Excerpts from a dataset
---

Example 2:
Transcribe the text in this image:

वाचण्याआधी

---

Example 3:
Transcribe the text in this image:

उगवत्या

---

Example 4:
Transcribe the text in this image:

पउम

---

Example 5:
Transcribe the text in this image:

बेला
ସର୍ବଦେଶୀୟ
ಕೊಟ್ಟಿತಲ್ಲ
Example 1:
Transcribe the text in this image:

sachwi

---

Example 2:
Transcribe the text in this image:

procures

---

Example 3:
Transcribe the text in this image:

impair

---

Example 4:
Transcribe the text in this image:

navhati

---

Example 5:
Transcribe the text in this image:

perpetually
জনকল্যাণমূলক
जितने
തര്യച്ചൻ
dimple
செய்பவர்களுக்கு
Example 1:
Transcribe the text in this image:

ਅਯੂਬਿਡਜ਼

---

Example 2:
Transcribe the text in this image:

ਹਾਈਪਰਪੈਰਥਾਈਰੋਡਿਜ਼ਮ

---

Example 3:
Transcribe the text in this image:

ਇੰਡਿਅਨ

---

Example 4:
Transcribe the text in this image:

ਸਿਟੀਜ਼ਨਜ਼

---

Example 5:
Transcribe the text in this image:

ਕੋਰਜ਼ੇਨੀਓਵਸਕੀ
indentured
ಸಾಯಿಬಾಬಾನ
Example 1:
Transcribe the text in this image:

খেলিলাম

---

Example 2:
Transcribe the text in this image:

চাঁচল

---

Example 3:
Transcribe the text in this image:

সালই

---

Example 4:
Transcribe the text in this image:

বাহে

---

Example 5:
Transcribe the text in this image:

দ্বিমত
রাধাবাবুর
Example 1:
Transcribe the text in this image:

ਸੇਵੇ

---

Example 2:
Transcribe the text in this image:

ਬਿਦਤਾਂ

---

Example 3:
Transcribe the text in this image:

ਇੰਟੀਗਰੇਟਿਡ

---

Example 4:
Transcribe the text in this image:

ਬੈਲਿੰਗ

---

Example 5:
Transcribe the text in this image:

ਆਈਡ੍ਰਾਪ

EXERCISE ▸
Each entry above has to be duplicated exactly as it stands.

RESPONSE TO THIS TASK ▸
---

Example 2:
Transcribe the text in this image:

वाचण्याआधी

---

Example 3:
Transcribe the text in this image:

उगवत्या

---

Example 4:
Transcribe the text in this image:

पउम

---

Example 5:
Transcribe the text in this image:

बेला
ସର୍ବଦେଶୀୟ
ಕೊಟ್ಟಿತಲ್ಲ
Example 1:
Transcribe the text in this image:

sachwi

---

Example 2:
Transcribe the text in this image:

procures

---

Example 3:
Transcribe the text in this image:

impair

---

Example 4:
Transcribe the text in this image:

navhati

---

Example 5:
Transcribe the text in this image:

perpetually
জনকল্যাণমূলক
जितने
തര്യച്ചൻ
dimple
செய்பவர்களுக்கு
Example 1:
Transcribe the text in this image:

ਅਯੂਬਿਡਜ਼

---

Example 2:
Transcribe the text in this image:

ਹਾਈਪਰਪੈਰਥਾਈਰੋਡਿਜ਼ਮ

---

Example 3:
Transcribe the text in this image:

ਇੰਡਿਅਨ

---

Example 4:
Transcribe the text in this image:

ਸਿਟੀਜ਼ਨਜ਼

---

Example 5:
Transcribe the text in this image:

ਕੋਰਜ਼ੇਨੀਓਵਸਕੀ
indentured
ಸಾಯಿಬಾಬಾನ
Example 1:
Transcribe the text in this image:

খেলিলাম

---

Example 2:
Transcribe the text in this image:

চাঁচল

---

Example 3:
Transcribe the text in this image:

সালই

---

Example 4:
Transcribe the text in this image:

বাহে

---

Example 5:
Transcribe the text in this image:

দ্বিমত
রাধাবাবুর
Example 1:
Transcribe the text in this image:

ਸੇਵੇ

---

Example 2:
Transcribe the text in this image:

ਬਿਦਤਾਂ

---

Example 3:
Transcribe the text in this image:

ਇੰਟੀਗਰੇਟਿਡ

---

Example 4:
Transcribe the text in this image:

ਬੈਲਿੰਗ

---

Example 5:
Transcribe the text in this image:

ਆਈਡ੍ਰਾਪ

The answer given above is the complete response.